Liu Shiliang A, Stanfield Brent A, Chouljenko Vladimir N, Naidu Shan, Langohr Ingeborg, Del Piero Fabio, Ferracone Jacqueline, Roy Alma A, Kousoulas Konstantin G
Department of Pathobiological Sciences, School of Veterinary Medicine, Louisiana State University, Baton Rouge, Louisiana, USA.
Department of Clinical Studies and Pathology, University of Pennsylvania School of Veterinary Medicine, Philadelphia, Pennsylvania, USA.
J Virol. 2017 May 26;91(12). doi: 10.1128/JVI.02445-16. Print 2017 Jun 15.
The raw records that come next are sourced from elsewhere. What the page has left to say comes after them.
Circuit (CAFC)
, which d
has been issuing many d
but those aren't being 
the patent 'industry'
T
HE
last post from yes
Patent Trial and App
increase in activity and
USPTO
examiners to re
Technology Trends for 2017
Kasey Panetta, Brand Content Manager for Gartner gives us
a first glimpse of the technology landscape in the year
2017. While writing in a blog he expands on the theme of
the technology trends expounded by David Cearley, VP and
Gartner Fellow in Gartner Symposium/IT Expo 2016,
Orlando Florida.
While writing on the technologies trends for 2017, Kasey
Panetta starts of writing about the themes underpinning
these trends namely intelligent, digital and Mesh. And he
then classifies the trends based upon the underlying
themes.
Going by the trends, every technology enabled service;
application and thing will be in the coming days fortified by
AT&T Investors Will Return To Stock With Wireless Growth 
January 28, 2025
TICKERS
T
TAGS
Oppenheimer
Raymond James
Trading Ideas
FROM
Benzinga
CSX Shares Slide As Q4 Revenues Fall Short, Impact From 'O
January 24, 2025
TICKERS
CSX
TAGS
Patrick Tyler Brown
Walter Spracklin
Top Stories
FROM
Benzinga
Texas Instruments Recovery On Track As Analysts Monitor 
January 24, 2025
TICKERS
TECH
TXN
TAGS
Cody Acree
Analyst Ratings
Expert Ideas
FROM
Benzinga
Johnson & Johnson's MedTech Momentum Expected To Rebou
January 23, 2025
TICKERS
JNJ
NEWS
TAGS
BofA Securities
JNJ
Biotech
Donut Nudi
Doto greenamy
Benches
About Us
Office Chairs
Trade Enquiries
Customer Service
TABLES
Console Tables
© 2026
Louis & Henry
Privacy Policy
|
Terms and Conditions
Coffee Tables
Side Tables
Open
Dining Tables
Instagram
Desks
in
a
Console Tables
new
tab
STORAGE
Vaccination remains the best option to combat equine herpesvirus 1 (EHV-1) infection, and several different strategies of vaccination have been investigated and developed over the past few decades. Herein, we report that the live-attenuated herpes simplex virus 1 (HSV-1) VC2 vaccine strain, which has been shown to be unable to enter into neurons and establish latency in mice, can be utilized as a vector for the heterologous expression of EHV-1 glycoprotein D (gD) and that the intramuscular immunization of mice results in strong antiviral humoral and cellular immune responses. The VC2-EHV-1-gD recombinant virus was constructed by inserting an EHV-1 gD expression cassette under the control of the cytomegalovirus immediate early promoter into the VC2 vector in place of the HSV-1 thymidine kinase (UL23) gene. The vaccines were introduced into mice through intramuscular injection. Vaccination with both the VC2-EHV-1-gD vaccine and the commercially available vaccine Vetera EHV 1/4 (Vetera; Boehringer Ingelheim Vetmedica) resulted in the production of neutralizing antibodies, the levels of which were significantly higher in comparison to those in VC2- and mock-vaccinated animals ( < 0.01 or < 0.001). Analysis of EHV-1-reactive IgG subtypes demonstrated that vaccination with the VC2-EHV-1-gD vaccine stimulated robust IgG1 and IgG2a antibodies after three vaccinations ( < 0.001). Interestingly, Vetera-vaccinated mice produced significantly higher levels of IgM than mice in the other groups before and after challenge ( < 0.01 or < 0.05). Vaccination with VC2-EHV-1-gD stimulated strong cellular immune responses, characterized by the upregulation of both interferon- and tumor necrosis factor-positive CD4 T cells and CD8 T cells. Overall, the data suggest that the HSV-1 VC2 vaccine strain may be used as a viral vector for the vaccination of horses as well as, potentially, for the vaccination of other economically important animals. A novel virus-vectored VC2-EHV-1-gD vaccine was constructed using the live-attenuated HSV-1 VC2 vaccine strain. This vaccine stimulated strong humoral and cellular immune responses in mice, suggesting that it could protect horses against EHV-1 infection.
接种疫苗仍然是对抗马疱疹病毒1型(EHV-1)感染的最佳选择,在过去几十年中,人们研究并开发了几种不同的疫苗接种策略。在此,我们报告称,减毒活单纯疱疹病毒1型(HSV-1)VC2疫苗株已被证明无法进入小鼠神经元并建立潜伏感染,可作为EHV-1糖蛋白D(gD)异源表达的载体,对小鼠进行肌肉注射免疫可引发强烈的抗病毒体液免疫和细胞免疫反应。通过将巨细胞病毒立即早期启动子控制下的EHV-1 gD表达盒插入VC2载体中取代HSV-1胸苷激酶(UL23)基因,构建了VC2-EHV-1-gD重组病毒。通过肌肉注射将疫苗接种到小鼠体内。接种VC2-EHV-1-gD疫苗和市售疫苗Vetera EHV 1/4(Vetera;勃林格殷格翰动物保健公司)均产生了中和抗体,与接种VC2疫苗和未接种疫苗的动物相比,中和抗体水平显著更高(<0.01或<0.001)。对EHV-1反应性IgG亚型的分析表明,接种VC2-EHV-1-gD疫苗三次后可刺激产生强大的IgG1和IgG2a抗体(<0.001)。有趣的是,在攻毒前后,接种Vetera疫苗的小鼠产生的IgM水平明显高于其他组的小鼠(<0.01或<0.